**SELECTED EXCERPT**
────────────────

Gem-A’s latest journal now available
August 05, 2014
Gem-A released Vol. 34, No. 2, 2014 of The Journal of Gemmology Monday. Topics covered in the issue include diamond screening devices and a new “Help with Hallmarks” application to aid in determining the age of a piece of jewelry.
London--The Gemmological Association of Great Britain (Gem-A) released the newest issue of The Journal of Gemmology Monday, covering the latest news and research in gemstones including new devices, reports from recent conferences and the characterization of collectors’ gemstones.
This quarter’s issue of the academic publication discusses “What’s New” in the industry, covering a range of topics such as diamond screening devices; the latest reports from CIBJO, the Responsible Jewellery Council and international gem labs; and the new “Help with Hallmarks” application, which quickly can help a user determine the age of a piece of jewelry, among other developments.
It also reports on the highlights from recent gemological conferences, and provides a listing of upcoming meetings, exhibits, and other upcoming educational events that might be of interest to the trade.
This edition of The Journal of Gemmology also features an array of articles including the following: a review of the evolution of diamond cuts in Portuguese jewelry and sacred objects during the 16th, 17th, and 18th centuries; the presence of beryllium-diffused corundum in the Japanese market and looking at the natural versus diffused origin of beryllium in sapphires; the characterization of collectors’ gemstones, like a jeremejevite of more than 100 carats and a taaffeite from Myanmar; and a report about natural pearls from the Netherlands.

────────────────

**DATA SECTION**
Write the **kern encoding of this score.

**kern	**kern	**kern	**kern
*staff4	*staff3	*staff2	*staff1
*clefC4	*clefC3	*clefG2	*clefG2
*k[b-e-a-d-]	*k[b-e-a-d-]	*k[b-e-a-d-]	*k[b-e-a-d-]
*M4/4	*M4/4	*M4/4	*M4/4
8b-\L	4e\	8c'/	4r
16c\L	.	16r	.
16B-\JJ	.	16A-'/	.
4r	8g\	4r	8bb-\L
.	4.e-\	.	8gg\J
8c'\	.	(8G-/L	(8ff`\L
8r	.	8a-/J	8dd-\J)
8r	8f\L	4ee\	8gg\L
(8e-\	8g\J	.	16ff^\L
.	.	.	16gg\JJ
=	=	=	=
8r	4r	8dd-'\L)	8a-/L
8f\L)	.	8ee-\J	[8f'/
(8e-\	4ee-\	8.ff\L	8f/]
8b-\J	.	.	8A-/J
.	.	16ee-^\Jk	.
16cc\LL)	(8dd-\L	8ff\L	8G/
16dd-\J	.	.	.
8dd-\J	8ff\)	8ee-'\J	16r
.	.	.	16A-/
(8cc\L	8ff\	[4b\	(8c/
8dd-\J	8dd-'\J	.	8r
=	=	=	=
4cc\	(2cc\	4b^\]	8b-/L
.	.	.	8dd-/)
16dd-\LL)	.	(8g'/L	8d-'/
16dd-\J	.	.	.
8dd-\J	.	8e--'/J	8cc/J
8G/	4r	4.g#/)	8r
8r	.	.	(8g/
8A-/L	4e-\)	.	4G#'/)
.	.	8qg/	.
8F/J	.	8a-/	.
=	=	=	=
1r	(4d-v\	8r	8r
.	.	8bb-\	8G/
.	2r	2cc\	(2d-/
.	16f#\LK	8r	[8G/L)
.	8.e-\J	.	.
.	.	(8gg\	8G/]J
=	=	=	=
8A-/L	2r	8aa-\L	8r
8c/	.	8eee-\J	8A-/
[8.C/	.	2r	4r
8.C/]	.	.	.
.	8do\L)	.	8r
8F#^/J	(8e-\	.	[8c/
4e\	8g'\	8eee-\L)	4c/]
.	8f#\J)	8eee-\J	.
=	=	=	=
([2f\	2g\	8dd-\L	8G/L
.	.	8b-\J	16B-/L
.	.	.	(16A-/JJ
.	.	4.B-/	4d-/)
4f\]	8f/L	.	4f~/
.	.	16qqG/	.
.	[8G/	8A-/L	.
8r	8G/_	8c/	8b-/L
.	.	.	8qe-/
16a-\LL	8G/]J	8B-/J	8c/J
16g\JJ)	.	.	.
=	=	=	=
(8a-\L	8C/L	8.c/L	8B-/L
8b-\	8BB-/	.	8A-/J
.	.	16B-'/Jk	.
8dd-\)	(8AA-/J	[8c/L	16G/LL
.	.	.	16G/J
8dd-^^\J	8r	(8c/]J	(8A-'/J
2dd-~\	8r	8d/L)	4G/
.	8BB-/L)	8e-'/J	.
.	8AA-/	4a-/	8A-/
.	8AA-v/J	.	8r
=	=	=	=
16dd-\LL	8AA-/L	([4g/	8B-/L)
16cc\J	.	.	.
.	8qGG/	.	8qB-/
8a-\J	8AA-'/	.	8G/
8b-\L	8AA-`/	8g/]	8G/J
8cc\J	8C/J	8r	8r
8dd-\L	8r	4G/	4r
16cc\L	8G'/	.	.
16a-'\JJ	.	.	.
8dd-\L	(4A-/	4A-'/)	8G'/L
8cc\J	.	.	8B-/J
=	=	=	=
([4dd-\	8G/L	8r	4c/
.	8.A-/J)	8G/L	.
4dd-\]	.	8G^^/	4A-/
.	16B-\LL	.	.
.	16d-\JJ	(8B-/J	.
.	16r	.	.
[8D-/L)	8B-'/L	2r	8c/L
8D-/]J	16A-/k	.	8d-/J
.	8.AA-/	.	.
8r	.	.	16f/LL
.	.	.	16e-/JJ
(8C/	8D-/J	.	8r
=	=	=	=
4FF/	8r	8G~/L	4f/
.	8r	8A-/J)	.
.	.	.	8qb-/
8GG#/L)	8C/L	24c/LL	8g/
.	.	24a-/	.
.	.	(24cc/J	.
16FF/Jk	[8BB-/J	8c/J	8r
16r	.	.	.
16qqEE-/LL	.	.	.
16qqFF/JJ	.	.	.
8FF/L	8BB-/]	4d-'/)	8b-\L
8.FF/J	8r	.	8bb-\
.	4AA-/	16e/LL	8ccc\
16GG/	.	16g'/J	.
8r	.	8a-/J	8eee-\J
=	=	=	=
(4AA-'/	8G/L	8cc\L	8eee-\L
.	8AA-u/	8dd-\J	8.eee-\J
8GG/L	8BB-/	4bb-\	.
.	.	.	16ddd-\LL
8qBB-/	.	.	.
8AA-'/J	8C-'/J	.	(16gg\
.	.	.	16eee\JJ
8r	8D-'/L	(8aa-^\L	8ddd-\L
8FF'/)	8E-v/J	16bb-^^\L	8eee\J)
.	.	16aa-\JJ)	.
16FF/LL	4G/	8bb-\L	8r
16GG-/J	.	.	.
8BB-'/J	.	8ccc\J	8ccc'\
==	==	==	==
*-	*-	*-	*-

────────────────

**REQUIRED WORK**
Carry on the news item about the new issue of The Journal of Gemmology from the point where it stops.

**OUTPUT FOR THIS TASK**
Other highlights from the issue include a “Practical Gemmology” section documenting how a polishing technique can lead to the misidentification of spinel as more valuable stones, and “Gem Notes” highlighting rare stones seen at the Tucson gem shows.
“We are delighted to bring such a diverse line-up of articles to readers of The Journal, ranging from diamonds to collectors’ stones and treated gems to natural pearls,” said Editor-in-Chief Brendan Laurs. “This issue of The Journal is packed with information that every gemologist can use and contains a vast amount of pioneering gemological knowledge from around the world.”
Gem-A publishes The Journal of Gemmology quarterly in partnership with the Swiss Gemmological Institute SSEF and American Gemological Laboratories. Subscriptions are available for members of Gem-A, as well as well as through an institutional membership for laboratories, libraries, museums and the like. More information can be found on the Publications section of Gem-A’s website.